**Rows:**
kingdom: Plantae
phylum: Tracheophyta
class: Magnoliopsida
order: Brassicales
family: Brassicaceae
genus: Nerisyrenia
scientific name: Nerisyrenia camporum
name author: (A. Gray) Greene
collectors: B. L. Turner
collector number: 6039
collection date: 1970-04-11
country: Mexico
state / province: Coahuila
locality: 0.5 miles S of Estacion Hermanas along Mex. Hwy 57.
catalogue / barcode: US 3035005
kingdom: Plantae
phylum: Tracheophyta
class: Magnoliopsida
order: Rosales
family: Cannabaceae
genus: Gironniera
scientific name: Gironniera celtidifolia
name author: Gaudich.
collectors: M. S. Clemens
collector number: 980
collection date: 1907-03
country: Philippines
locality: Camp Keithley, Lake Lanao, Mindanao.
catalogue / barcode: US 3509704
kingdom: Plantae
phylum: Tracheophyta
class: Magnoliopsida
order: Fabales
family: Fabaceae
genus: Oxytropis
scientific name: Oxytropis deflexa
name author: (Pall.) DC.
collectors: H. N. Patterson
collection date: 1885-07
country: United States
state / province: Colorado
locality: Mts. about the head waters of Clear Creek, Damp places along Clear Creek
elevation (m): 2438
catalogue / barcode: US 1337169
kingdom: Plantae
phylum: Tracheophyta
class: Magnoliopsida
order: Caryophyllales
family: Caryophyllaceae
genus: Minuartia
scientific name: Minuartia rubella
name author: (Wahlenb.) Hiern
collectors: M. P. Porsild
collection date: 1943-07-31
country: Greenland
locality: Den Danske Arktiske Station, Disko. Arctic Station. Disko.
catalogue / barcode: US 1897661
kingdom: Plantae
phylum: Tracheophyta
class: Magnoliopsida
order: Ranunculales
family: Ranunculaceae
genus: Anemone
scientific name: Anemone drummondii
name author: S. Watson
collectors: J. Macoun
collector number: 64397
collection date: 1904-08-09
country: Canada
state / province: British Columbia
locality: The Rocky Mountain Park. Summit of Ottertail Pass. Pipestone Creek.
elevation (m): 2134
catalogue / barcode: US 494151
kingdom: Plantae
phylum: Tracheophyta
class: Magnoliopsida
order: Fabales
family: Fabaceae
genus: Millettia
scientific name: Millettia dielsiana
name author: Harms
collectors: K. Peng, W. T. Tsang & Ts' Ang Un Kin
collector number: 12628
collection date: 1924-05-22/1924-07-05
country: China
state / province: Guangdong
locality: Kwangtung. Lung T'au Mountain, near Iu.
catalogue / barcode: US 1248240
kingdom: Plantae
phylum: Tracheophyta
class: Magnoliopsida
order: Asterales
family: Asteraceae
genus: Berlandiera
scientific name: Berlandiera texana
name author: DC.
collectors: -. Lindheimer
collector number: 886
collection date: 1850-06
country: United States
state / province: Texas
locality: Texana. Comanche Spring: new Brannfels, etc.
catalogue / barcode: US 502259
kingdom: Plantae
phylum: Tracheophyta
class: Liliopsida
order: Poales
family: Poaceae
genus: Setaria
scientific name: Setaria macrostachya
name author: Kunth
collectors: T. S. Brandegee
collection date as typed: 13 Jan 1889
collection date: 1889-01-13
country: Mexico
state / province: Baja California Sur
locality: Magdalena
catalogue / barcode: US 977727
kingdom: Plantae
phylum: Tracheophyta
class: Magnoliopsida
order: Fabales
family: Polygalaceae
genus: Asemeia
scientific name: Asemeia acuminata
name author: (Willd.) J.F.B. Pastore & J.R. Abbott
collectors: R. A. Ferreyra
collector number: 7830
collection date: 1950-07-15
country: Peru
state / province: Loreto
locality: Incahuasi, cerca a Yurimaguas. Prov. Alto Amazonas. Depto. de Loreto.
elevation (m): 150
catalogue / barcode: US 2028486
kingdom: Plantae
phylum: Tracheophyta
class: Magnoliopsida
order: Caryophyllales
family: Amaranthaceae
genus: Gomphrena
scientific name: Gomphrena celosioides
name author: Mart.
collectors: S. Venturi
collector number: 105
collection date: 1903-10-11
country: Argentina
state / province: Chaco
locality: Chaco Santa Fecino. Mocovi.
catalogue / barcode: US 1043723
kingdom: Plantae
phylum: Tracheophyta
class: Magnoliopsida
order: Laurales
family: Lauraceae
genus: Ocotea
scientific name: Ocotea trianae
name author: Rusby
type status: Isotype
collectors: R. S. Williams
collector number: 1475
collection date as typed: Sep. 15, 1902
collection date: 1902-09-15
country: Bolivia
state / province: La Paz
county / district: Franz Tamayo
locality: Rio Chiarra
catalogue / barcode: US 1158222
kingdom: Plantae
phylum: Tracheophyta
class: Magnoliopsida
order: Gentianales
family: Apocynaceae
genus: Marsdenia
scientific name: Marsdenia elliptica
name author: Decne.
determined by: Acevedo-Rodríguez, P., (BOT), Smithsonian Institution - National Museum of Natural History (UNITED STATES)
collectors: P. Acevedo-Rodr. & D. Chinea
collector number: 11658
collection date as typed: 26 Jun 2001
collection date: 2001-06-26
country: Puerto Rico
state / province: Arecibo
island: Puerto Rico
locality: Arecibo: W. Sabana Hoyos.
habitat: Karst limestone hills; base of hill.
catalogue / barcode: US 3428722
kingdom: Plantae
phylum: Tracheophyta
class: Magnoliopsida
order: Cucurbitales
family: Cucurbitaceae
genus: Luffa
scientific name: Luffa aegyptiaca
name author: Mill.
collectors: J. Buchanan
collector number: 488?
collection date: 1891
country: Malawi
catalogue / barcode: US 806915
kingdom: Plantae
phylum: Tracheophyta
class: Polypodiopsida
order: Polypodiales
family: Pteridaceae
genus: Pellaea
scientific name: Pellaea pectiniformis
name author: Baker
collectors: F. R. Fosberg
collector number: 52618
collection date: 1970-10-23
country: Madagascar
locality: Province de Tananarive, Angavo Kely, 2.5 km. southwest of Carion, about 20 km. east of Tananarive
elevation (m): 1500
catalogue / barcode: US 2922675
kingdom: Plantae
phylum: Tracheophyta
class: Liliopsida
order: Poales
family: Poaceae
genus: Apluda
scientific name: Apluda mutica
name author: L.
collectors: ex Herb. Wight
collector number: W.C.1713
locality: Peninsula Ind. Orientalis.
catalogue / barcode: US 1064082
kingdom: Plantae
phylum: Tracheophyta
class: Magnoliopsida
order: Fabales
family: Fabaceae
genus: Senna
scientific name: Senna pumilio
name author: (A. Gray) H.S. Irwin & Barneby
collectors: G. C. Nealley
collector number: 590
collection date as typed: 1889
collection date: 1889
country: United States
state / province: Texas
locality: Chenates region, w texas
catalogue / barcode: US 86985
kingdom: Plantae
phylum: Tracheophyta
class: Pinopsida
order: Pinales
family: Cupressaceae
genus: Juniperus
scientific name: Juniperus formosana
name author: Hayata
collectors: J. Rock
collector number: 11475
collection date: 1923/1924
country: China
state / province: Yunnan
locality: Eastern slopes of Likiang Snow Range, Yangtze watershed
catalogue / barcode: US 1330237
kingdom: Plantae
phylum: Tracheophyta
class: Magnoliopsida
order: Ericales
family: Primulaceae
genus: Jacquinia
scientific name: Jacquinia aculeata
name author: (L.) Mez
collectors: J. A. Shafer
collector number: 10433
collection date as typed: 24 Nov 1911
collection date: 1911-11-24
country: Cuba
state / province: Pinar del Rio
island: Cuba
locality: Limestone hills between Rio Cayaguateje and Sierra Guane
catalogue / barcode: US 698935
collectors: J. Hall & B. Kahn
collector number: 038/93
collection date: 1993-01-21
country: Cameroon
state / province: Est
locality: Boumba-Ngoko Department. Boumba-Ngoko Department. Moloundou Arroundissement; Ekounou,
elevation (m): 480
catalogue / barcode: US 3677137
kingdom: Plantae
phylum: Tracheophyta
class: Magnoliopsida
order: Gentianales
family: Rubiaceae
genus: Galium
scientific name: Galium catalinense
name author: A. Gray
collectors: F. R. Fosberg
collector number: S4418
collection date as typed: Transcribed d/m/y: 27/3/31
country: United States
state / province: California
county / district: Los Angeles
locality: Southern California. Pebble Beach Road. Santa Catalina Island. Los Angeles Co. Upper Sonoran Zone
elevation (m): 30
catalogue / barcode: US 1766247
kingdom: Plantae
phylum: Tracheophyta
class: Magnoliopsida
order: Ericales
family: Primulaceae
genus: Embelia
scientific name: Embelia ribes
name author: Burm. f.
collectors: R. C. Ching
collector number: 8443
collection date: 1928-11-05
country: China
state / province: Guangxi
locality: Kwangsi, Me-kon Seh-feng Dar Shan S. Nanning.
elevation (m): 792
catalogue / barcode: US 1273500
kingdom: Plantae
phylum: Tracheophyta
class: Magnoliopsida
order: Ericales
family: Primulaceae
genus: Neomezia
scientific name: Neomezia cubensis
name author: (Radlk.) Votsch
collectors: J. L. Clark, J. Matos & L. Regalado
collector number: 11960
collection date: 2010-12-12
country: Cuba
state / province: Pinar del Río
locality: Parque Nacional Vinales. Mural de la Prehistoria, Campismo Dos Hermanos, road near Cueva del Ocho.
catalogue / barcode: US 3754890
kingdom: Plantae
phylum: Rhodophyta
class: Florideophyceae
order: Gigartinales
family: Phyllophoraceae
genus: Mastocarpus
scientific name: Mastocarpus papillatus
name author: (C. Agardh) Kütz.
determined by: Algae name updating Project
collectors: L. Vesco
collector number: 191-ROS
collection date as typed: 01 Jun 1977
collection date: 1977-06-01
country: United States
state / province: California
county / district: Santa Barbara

**Goal of the exercise:** Switch every "locality" to "location" in the entries, starting with the line with "state / province: Chaco" and going on through the line with "locality: Rio Chiarra". Give only those lines again, with nothing else changed.

**Output:**
state / province: Chaco
location: Chaco Santa Fecino. Mocovi.
catalogue / barcode: US 1043723
kingdom: Plantae
phylum: Tracheophyta
class: Magnoliopsida
order: Laurales
family: Lauraceae
genus: Ocotea
scientific name: Ocotea trianae
name author: Rusby
type status: Isotype
collectors: R. S. Williams
collector number: 1475
collection date as typed: Sep. 15, 1902
collection date: 1902-09-15
country: Bolivia
state / province: La Paz
county / district: Franz Tamayo
location: Rio Chiarra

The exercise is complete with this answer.